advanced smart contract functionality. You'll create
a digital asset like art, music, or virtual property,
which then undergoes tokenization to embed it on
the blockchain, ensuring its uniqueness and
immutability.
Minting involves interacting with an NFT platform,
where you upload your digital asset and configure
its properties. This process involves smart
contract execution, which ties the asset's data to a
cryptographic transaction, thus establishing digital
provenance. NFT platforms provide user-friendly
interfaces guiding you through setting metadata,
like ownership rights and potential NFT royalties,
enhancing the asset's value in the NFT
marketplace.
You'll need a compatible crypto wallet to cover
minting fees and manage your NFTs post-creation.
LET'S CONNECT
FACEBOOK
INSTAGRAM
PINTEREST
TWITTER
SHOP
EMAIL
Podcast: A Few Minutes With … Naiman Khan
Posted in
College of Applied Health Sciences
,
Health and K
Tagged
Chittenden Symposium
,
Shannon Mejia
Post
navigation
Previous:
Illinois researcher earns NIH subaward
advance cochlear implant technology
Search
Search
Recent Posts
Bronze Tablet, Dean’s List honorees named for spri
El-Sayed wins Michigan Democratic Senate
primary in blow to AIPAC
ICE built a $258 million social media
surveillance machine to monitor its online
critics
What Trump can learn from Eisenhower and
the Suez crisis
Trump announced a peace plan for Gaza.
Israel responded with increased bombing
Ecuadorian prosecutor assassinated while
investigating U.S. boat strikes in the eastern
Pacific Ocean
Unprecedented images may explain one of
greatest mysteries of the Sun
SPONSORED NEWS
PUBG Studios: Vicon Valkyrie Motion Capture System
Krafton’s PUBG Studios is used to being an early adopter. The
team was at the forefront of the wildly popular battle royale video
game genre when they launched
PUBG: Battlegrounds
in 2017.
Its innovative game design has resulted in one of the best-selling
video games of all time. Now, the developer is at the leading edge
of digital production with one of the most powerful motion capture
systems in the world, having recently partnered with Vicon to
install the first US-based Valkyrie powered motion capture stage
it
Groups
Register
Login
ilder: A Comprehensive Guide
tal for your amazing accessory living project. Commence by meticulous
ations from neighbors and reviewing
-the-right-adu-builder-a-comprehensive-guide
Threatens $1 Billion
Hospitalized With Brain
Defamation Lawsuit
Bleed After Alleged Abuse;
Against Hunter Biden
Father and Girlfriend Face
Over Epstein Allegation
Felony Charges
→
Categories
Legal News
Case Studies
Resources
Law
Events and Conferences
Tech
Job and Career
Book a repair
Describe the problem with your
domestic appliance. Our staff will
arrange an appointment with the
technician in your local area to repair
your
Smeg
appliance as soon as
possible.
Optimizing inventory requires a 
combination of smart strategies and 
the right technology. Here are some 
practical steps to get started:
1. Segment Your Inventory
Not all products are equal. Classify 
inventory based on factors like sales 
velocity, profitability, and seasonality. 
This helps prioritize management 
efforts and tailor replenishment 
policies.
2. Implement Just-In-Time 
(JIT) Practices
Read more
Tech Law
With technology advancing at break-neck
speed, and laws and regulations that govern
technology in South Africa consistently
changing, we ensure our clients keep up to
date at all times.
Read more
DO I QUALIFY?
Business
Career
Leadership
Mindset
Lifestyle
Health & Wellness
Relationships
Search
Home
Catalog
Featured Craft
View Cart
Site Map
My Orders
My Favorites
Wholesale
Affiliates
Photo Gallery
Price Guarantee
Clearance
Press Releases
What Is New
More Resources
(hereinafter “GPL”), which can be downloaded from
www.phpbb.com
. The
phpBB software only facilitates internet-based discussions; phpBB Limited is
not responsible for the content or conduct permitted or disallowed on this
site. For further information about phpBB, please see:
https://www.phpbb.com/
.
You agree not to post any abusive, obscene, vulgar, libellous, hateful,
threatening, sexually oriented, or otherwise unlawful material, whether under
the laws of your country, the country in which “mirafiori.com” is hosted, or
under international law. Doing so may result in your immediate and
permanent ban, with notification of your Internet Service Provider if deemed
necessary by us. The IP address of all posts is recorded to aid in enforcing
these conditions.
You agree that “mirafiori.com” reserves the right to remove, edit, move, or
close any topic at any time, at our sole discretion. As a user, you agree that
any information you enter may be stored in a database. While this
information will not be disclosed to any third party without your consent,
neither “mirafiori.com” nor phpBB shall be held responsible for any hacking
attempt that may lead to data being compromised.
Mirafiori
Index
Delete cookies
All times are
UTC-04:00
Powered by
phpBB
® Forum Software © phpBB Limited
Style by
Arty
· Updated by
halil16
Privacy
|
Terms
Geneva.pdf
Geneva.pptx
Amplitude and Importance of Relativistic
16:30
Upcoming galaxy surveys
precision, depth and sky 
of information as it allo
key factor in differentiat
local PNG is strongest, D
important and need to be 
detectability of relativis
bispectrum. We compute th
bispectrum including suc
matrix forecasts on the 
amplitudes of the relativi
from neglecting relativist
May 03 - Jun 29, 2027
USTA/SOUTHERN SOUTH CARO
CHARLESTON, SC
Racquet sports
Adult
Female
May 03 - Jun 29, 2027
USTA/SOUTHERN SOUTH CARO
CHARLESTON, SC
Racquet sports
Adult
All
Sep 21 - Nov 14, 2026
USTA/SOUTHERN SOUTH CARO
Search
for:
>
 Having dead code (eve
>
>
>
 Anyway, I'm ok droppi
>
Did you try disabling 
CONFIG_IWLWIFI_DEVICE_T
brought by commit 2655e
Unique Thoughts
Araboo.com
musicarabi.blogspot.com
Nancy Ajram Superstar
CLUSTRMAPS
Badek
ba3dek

● ● ●

*Activity*
Work out how many lines in the rows above contain the string "user", with case counting, and give only that number.

*Written answer*
2